- [Task prompt]
Reproduce the stretch of the listing from the line that contains "genus: Ophrys" through the end of the listing, substituting "vernacular name" for every "common name" and leaving everything else unchanged.

────────────────

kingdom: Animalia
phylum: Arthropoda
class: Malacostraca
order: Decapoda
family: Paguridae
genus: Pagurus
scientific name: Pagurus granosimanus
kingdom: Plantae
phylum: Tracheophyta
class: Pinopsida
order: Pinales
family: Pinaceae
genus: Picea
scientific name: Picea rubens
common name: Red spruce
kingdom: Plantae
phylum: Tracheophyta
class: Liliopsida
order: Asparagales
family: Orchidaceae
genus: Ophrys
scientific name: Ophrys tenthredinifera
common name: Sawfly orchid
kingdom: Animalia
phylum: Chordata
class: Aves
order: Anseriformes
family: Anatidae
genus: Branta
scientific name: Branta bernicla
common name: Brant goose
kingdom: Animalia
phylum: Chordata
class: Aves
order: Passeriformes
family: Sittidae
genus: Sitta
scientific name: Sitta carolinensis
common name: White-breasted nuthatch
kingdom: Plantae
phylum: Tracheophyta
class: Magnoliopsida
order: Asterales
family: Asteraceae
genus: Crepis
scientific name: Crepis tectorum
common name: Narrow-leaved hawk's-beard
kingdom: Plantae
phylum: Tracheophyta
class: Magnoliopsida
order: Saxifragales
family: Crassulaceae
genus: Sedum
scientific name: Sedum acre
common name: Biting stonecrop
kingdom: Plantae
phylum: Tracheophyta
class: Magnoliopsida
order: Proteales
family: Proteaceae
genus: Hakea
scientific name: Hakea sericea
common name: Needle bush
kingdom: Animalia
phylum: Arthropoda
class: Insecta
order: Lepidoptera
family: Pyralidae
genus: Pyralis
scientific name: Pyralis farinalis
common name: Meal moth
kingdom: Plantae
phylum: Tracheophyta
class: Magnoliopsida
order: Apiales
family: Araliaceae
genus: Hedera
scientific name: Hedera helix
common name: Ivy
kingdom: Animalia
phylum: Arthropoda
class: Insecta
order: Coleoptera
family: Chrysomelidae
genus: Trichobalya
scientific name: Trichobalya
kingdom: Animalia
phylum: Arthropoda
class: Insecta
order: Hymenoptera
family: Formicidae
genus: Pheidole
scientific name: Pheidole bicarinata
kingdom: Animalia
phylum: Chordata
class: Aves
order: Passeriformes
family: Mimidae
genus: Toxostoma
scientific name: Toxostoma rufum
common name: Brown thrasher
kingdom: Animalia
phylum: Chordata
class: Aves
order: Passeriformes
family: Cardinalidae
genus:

────────────────

- [Task solution]
genus: Ophrys
scientific name: Ophrys tenthredinifera
vernacular name: Sawfly orchid
kingdom: Animalia
phylum: Chordata
class: Aves
order: Anseriformes
family: Anatidae
genus: Branta
scientific name: Branta bernicla
vernacular name: Brant goose
kingdom: Animalia
phylum: Chordata
class: Aves
order: Passeriformes
family: Sittidae
genus: Sitta
scientific name: Sitta carolinensis
vernacular name: White-breasted nuthatch
kingdom: Plantae
phylum: Tracheophyta
class: Magnoliopsida
order: Asterales
family: Asteraceae
genus: Crepis
scientific name: Crepis tectorum
vernacular name: Narrow-leaved hawk's-beard
kingdom: Plantae
phylum: Tracheophyta
class: Magnoliopsida
order: Saxifragales
family: Crassulaceae
genus: Sedum
scientific name: Sedum acre
vernacular name: Biting stonecrop
kingdom: Plantae
phylum: Tracheophyta
class: Magnoliopsida
order: Proteales
family: Proteaceae
genus: Hakea
scientific name: Hakea sericea
vernacular name: Needle bush
kingdom: Animalia
phylum: Arthropoda
class: Insecta
order: Lepidoptera
family: Pyralidae
genus: Pyralis
scientific name: Pyralis farinalis
vernacular name: Meal moth
kingdom: Plantae
phylum: Tracheophyta
class: Magnoliopsida
order: Apiales
family: Araliaceae
genus: Hedera
scientific name: Hedera helix
vernacular name: Ivy
kingdom: Animalia
phylum: Arthropoda
class: Insecta
order: Coleoptera
family: Chrysomelidae
genus: Trichobalya
scientific name: Trichobalya
kingdom: Animalia
phylum: Arthropoda
class: Insecta
order: Hymenoptera
family: Formicidae
genus: Pheidole
scientific name: Pheidole bicarinata
kingdom: Animalia
phylum: Chordata
class: Aves
order: Passeriformes
family: Mimidae
genus: Toxostoma
scientific name: Toxostoma rufum
vernacular name: Brown thrasher
kingdom: Animalia
phylum: Chordata
class: Aves
order: Passeriformes
family: Cardinalidae
genus:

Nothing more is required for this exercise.